If the reads are split in the mapped regions due to a mismatch, insertion, deletion, or clipping, then pBAM deals with them such that splice sites are as accurate as possible. Here are few examples;
– Cigar “3S15M1000N10M2D” becomes “18M1000N12M”, which does not add any noise to the splice site.
– Cigar “10M3D3M1000N3M2I9M” becomes “16M1000N14M”, which does not add any noise to the splice site.
Details of these examples are depicted in Figure S4.
Transcriptome alignments
pTools searches the reference transcriptome for the position of the transcripts and reports the reference transcriptome sequences in the pBAM. We used the reference transcriptome files that are generated by STAR software [31].
5.1.3 .diff files
.diff files contain the difference between the original BAM files and the pBAM files in a compact form. If the information is already available in the reference human genome such as sequence of the fragment, then the.diff file does not report it. This approach keeps the.diff files as small as possible. These files require special permission for access and contain the private information about the individual. To be able to go back and forth between BAM and pBAM files using the.diff files, the BAM and pBAM files must be coordinate sorted.

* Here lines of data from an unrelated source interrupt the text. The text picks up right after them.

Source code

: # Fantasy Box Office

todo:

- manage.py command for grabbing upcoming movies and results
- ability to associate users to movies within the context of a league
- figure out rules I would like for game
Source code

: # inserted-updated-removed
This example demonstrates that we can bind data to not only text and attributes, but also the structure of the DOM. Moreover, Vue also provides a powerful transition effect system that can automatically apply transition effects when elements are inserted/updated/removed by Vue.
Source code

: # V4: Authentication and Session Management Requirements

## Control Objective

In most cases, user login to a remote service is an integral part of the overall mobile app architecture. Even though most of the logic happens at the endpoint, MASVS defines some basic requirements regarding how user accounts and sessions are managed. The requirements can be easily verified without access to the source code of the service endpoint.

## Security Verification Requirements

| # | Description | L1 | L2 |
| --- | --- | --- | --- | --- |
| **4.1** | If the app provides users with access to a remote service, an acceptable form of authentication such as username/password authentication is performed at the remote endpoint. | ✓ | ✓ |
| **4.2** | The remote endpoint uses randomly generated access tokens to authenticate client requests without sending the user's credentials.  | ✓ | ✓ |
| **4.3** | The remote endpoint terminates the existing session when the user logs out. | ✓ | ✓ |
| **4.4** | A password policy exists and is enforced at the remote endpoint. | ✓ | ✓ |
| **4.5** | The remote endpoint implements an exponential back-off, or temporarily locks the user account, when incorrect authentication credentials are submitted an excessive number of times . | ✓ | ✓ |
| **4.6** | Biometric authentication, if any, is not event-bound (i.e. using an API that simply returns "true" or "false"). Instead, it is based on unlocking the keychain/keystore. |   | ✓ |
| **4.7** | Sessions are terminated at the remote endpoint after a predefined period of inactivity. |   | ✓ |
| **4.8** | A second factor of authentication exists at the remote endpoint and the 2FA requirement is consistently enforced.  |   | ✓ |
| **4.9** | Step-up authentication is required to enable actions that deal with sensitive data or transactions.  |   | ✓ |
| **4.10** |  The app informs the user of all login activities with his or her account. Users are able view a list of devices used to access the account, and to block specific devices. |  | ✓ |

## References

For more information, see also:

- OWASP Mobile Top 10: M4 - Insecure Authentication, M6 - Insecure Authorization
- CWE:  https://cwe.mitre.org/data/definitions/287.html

5.2 Calculation of average and maximum leakage per variant
In the main text Discussion, we first overlapped the 1,000 Genomes variants with the exon annotations. We classified the variants into the following categories: exonic variants, exonic SNVs (excluding indels), exonic indels, and exonic small deletions. For each category, we calculated the self-information of the variant for all three possible genotypes (0, 1 and 2) as h(s0),h(s1) and h(s2). The average of self-information for each variant in each category is the average information leakage and the max(h (s0), h(s1), h(s2) is the maximum information leakage for that particular variant. We then calculated the mean and standard deviation for all the variants in each category. Total information leakage is calculated as the product of the total number of accessible variants and the average information leakage per variant. The distributions of the leakage can be seen in Figure S6 6. These distributions do not follow the normal distribution and are skewed, thus calculating the average is not the best approach. Therefore, mean leakage can be thought of an approximation that might be overestimated and since raw reads leak a lot more information than the signal profiles and eQTLs, the conclusion does not change with this approximation.
5.2.1 Leakage from MAPQ
We found that reads with MAPQ values below the mean MAPQ contain insertions, deletions, and soft and hard clipping at a higher rate than expected (Figure 7), hence they might leak the location of large structural variants. In Figure S7, we analyzed a subsampled BAM file from a WGS dataset. The BAM files from functional genomics data are noisier than WGS, however the MAPQ values could still potentially be a source of variant leakage.